Par Bleck D Desroses /christopher.bleckedward@gmail.com
Après l’Ukraine, c’est Haïti qui refait surface dans l’actualité internationale la semaine dernière. Dans les médias nord-américains, latino-américains et caribéens, ce PMA de l’hémisphère occidental est en gros plan. Malheureusement, ce n’est pas pour un accomplissement sublime comme la geste de 1804. Mais parce qu’il offre le spectacle hideux de la guerre civile alimentée par les secteurs mafieux internes et externes.
Depuis le vendredi 8 juillet, des groupes armés s’affrontent à Cité Soleil provoquant un fleuve de sang. Dans ce bidonville de plus de 300 000 habitants, les affrontements ont déjà fait plus de 200 morts selon certaines organisations des droits humains. Et la population, clouée à la maison pour éviter des balles perdues, n’a pas accès à la nourriture, l’eau potable et les médicaments. Elle est menacée d’une grave crise humanitaire. Quels sont les dessous cette guerre entre les bandes armées rivales ?
Les forces en présence
La guerre à Cité Soleil (nord de Port-au-Prince) met en présence deux bandes rivales. Le G9, réputé proche du pouvoir, dont le chef est Jimmy Cherizier dit Barbecue et le G-pèp de Tigabriel (Petit Gabriel). Ces bandes s’affrontent pour le contrôle du plus grand bidonville du pays.
Le mode opératoire
Le G9 et le G-pèp rivalisent en cruauté et en barbarie. Ces deux bandes se livrent à des actions sanguinaires qui consistent à tuer l’ennemi, le décapiter avant de brûler son corps par les flammes. Sur leur chemin, elles brûlent des maisonnettes, violent les fillettes et les femmes, et pillent les entreprises privées.
Les dessous de cette guerre
La guerre à Cité Soleil est loin d’être une simple lutte entre deux bandes rivales ayant des approches et des conceptions différentes de la criminalité. Il s’agit d’une vraie bataille avec des enjeux politiques de taille. À propos de cette guerre, il y a, à mon avis, cinq scénarios possibles :
• Une lutte pour le contrôle sans partage de l’espace afin de s’ériger en principal négociateur face à l’État et au secteur privé ayant des investissements (E-Power S.A) dans la zone. Car, c’est à Cité Soleil que se situe le Terminal pétrolier (Terminal Varreux) qui alimente Port-au-Prince et tout le nord d’Haïti.

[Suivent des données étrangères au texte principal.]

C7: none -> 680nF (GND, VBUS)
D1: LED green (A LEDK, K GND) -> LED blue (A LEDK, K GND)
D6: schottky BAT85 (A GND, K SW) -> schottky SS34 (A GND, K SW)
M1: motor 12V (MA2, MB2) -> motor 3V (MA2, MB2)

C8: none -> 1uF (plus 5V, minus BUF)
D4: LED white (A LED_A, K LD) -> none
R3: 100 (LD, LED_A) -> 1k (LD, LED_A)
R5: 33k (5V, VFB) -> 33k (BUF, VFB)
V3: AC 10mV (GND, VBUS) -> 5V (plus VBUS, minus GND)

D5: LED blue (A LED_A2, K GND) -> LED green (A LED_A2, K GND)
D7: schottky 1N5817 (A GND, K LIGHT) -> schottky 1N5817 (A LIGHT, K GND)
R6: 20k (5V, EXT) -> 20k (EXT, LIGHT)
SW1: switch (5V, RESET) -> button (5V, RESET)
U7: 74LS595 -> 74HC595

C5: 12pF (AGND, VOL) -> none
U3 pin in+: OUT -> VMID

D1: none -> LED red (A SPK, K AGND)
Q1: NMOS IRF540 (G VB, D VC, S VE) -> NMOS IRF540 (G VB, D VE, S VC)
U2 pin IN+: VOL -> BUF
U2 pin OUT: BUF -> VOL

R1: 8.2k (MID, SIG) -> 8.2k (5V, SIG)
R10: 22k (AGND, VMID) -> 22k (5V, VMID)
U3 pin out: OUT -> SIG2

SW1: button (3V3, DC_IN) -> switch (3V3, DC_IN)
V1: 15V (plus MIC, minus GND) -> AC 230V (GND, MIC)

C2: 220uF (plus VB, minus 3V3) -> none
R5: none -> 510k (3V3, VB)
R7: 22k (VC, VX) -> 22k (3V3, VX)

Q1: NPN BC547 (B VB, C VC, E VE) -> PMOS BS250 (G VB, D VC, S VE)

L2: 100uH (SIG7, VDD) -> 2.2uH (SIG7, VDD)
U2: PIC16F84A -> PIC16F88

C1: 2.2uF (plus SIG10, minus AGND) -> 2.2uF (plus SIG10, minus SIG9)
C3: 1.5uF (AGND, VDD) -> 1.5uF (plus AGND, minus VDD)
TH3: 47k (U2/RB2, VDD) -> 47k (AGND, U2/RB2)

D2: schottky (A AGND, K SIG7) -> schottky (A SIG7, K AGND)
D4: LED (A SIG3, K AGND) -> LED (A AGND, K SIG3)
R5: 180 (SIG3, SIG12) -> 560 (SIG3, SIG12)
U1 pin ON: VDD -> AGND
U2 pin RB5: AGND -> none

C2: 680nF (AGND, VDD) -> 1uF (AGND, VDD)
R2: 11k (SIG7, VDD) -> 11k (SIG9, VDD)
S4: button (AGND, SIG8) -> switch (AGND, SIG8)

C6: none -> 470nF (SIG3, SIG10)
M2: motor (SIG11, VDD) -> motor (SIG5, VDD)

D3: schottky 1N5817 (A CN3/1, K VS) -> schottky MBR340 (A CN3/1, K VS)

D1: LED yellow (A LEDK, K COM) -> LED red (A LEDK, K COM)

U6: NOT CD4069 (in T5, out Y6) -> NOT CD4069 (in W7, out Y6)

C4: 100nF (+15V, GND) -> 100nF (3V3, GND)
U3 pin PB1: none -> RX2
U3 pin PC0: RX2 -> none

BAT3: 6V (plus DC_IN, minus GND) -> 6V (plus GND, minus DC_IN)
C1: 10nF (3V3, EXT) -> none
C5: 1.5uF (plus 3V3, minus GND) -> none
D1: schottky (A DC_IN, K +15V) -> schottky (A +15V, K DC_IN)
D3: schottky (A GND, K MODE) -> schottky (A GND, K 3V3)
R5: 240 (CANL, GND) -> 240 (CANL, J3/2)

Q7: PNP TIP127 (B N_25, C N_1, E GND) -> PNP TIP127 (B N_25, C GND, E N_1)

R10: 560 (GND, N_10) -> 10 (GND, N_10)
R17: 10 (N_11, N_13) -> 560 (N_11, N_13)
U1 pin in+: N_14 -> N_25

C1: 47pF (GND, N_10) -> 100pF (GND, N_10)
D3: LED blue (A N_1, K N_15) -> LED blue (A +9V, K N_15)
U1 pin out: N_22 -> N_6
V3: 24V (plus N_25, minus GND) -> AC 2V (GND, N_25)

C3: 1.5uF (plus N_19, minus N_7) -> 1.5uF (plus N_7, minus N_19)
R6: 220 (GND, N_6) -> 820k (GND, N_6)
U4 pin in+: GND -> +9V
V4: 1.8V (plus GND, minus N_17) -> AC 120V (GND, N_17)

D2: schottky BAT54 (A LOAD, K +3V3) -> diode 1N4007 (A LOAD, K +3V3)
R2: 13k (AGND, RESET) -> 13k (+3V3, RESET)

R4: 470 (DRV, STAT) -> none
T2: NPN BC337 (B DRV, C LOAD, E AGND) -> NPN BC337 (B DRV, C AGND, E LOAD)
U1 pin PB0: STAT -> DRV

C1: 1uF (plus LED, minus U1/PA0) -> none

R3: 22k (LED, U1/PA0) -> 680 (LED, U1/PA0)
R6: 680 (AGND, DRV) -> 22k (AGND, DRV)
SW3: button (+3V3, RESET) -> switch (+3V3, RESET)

• Un jeu vilain de la mafia économique pour augmenter les profits sur le carburant et aggraver les conditions de vie de la population. Car, le blocage des voies de transport du Terminal pétrolier de Varreux au centre-ville provoque une rareté artificielle du carburant. Ce qui fait exploser le prix du gallon d’essence sur le marché parallèle.
• Une bataille politique pour le contrôle du plus grand bidonville en perspective des prochaines élections communales, législatives et présidentielles. Car depuis plus d’une dizaine d’années, les élections en Haïti se transforment en une véritable guerre sans merci où c’est le candidat ayant l’arsenal militaire le plus lourd qui gagne au mépris des règles du jeu démocratique. Sans légitimité populaire, il est contesté bien avant sa prestation de serment.
• Une stratégie pour faire régner la peur dans la zone afin d’éviter un soulèvement populaire contre le pouvoir de facto en place qui ne parvient pas, après un an, à résoudre les problèmes de l’insécurité, de la dévaluation de gourde et de la vie chère. Car, dans l’optique du pouvoir en Haïti, les ceinturons de misère-où s’entassent les masses dans des conditions abjectes-représentent une bombe sociale à retardement qu’il faut à tout prix mettre sous contrôle. Son explosion pourra entrainer la fin de la bamboche politique comme il en a été en Skri Lanka le 9 juillet dernier.
• Une diversion des grandes puissances notamment des États-Unis pour détourner les yeux de la population sur le pillage des richesses du sous-sol haïtien et transformer la première république noire en ‘’ pupille de l’humanité ‘’de sorte à empêcher l’émergence d’un nouveau paradigme dans les relations internationales, le réveil des nations latino-américaines comme il en avait été au début du XIXe siècle pour l’empire hispano-portugais conséquemment à la révolution haïtienne de 1804.
La guerre à Cité Soleil symbolise l’échec de la communauté internationale et des missions de paix et de stabilisation des Nations-Unies en Haïti. Elle montre l’impuissance de l’État haïtien qui ne dispose plus le monopole de la contrainte légale. Elle traduit, par ailleurs, l’échec de la politique rétrograde appliquée par les différents gouvernements depuis plus de 200 ans mais aussi de l’incapacité des élites à impacter positivement sur le système afin de l’orienter le pays vers la modernité.